WHAT IS NEEDED
Word for word, restate the lines from the start of the data down to the line with "Document page, 1500x1125 pixels.", both included.

[Document understanding data]

= = = = = = =

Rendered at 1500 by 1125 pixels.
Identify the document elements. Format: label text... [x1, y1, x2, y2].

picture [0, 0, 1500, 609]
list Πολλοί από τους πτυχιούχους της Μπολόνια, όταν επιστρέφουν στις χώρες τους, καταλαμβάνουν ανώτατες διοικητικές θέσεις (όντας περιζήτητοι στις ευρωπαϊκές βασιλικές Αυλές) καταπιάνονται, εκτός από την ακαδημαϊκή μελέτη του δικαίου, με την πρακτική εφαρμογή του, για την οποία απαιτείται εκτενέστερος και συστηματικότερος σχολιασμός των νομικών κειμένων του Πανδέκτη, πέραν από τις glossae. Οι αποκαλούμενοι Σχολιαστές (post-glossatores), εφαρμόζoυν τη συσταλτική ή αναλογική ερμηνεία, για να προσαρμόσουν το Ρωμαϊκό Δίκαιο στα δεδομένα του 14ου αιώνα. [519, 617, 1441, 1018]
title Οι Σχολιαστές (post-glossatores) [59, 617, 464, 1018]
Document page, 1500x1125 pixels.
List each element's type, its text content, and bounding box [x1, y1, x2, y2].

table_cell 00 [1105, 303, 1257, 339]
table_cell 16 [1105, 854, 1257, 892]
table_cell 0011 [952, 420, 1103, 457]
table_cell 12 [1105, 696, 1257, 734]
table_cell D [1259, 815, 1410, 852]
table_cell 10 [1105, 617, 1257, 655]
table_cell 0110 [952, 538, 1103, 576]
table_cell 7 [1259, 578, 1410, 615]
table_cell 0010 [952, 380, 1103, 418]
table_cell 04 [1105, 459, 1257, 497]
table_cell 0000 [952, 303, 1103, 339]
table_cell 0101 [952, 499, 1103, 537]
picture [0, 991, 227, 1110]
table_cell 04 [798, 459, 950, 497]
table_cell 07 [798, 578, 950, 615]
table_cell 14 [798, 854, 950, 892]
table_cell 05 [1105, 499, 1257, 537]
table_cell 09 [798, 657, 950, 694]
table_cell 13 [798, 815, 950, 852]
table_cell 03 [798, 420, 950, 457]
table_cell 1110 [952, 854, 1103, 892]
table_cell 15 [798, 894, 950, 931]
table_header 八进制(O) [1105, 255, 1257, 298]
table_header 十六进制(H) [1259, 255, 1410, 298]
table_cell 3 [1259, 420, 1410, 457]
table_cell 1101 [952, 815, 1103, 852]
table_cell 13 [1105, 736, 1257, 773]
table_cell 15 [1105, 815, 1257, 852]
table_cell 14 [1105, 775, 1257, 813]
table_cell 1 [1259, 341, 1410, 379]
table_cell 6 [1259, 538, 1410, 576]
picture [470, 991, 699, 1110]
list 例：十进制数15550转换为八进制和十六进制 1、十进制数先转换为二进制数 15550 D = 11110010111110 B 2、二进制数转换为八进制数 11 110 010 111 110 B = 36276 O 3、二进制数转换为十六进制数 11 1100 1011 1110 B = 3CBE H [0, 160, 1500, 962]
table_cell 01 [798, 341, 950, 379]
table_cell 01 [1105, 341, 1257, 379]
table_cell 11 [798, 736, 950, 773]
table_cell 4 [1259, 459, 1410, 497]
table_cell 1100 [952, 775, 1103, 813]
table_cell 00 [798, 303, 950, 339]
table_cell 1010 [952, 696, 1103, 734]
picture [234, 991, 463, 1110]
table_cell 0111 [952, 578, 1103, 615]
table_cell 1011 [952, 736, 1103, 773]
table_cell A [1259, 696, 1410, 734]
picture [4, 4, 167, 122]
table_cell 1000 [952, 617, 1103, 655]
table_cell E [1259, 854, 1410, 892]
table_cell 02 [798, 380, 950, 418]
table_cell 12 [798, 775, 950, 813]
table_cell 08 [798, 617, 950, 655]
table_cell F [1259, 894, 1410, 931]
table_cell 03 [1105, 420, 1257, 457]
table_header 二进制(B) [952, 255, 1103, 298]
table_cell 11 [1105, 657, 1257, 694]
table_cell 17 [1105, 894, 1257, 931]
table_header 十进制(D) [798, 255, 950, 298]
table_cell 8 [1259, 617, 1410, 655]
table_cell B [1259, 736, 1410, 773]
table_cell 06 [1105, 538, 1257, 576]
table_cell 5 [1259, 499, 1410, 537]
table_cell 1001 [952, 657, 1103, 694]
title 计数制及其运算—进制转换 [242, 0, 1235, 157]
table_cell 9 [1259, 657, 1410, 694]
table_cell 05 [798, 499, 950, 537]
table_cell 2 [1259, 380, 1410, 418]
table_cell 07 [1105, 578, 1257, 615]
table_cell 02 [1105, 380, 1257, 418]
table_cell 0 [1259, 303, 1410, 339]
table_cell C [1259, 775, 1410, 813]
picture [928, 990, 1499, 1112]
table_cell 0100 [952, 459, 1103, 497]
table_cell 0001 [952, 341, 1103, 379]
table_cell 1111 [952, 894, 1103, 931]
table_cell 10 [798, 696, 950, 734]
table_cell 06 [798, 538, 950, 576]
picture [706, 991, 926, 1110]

= = = = = = =

RESPONSE AREA
Rendered at 1500 by 1125 pixels.
Identify the document elements. Format: label text... [x1, y1, x2, y2].

picture [0, 0, 1500, 609]
list Πολλοί από τους πτυχιούχους της Μπολόνια, όταν επιστρέφουν στις χώρες τους, καταλαμβάνουν ανώτατες διοικητικές θέσεις (όντας περιζήτητοι στις ευρωπαϊκές βασιλικές Αυλές) καταπιάνονται, εκτός από την ακαδημαϊκή μελέτη του δικαίου, με την πρακτική εφαρμογή του, για την οποία απαιτείται εκτενέστερος και συστηματικότερος σχολιασμός των νομικών κειμένων του Πανδέκτη, πέραν από τις glossae. Οι αποκαλούμενοι Σχολιαστές (post-glossatores), εφαρμόζoυν τη συσταλτική ή αναλογική ερμηνεία, για να προσαρμόσουν το Ρωμαϊκό Δίκαιο στα δεδομένα του 14ου αιώνα. [519, 617, 1441, 1018]
title Οι Σχολιαστές (post-glossatores) [59, 617, 464, 1018]
Document page, 1500x1125 pixels.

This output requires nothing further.